I don't have any idea how to print only selected lines there. I used below codes to find the key pattern. But it will only print all the lines for the matched records. I just need selected lines as shown in the sample output above.

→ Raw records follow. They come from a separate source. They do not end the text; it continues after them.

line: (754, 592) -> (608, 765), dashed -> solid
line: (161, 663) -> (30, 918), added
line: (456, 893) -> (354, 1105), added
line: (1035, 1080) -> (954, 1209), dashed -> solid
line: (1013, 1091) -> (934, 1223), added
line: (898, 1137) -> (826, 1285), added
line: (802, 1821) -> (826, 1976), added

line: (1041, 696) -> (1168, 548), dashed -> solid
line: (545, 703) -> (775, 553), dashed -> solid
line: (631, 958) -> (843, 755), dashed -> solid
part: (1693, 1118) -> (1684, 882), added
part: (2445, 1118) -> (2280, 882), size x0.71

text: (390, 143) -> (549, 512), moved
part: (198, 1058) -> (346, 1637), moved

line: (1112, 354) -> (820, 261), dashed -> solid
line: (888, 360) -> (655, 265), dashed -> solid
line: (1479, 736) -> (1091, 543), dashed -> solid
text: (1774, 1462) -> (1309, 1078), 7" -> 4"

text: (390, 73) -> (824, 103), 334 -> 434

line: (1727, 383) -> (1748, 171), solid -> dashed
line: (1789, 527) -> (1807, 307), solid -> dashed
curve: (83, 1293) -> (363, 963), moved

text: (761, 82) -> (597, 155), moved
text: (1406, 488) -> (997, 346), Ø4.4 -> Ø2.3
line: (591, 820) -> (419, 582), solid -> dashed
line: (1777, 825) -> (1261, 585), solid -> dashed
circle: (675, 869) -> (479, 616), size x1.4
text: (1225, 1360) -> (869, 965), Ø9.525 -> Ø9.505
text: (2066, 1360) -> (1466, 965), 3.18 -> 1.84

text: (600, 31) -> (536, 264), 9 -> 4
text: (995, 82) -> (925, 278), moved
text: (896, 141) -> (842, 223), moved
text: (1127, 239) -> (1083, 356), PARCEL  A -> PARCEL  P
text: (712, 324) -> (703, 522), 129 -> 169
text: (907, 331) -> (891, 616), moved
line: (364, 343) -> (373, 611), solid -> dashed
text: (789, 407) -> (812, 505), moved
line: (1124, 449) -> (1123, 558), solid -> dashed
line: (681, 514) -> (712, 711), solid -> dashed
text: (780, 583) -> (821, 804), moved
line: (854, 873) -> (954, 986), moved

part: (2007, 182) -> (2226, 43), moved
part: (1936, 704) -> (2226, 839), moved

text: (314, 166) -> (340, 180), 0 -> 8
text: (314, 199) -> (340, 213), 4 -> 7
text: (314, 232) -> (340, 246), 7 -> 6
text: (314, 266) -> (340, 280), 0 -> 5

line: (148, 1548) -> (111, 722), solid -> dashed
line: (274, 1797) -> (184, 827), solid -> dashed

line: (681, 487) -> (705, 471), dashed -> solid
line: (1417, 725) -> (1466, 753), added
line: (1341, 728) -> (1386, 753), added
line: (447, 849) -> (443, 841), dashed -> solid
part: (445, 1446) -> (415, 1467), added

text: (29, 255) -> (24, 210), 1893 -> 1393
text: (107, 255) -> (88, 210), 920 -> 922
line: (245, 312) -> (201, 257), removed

awk '/##/{if(l)print s;l=0;s=$0;next}/subchannel/{l=1}{s=s RS $0}END{if(l)print s}' inputfile

would appreciate your kind help. Thanks.

How about this

awk '
BEGIN{
   for(i=split("ID ACC TOS TMA KAW FEA TT", k);i;i--) keep[k];
}
$1 in keep     { s=s "\n" $0 }
/^DOR[ \t]+TDP/{ s=s "\n" $0 }
$1=="COM" && /-@- Full Comment/ {
   s=s "\n" $0; getline
   s=s "\n" $0
}
/^FEA.*SUBCHAN/ { tt++ }
$1=="##"&&s {
   if(prn) print "##" s "\nTT   " tt
   s=""
   tt=prn=0
}
/^KAW.*subchannel/ {prn++}
END { print "##" } ' infile
2 Likes

Hi Chubler_XL,

The codes worked perfectly on my real data!. So, split function can be used to get selected lines. Thank you very much!. :b: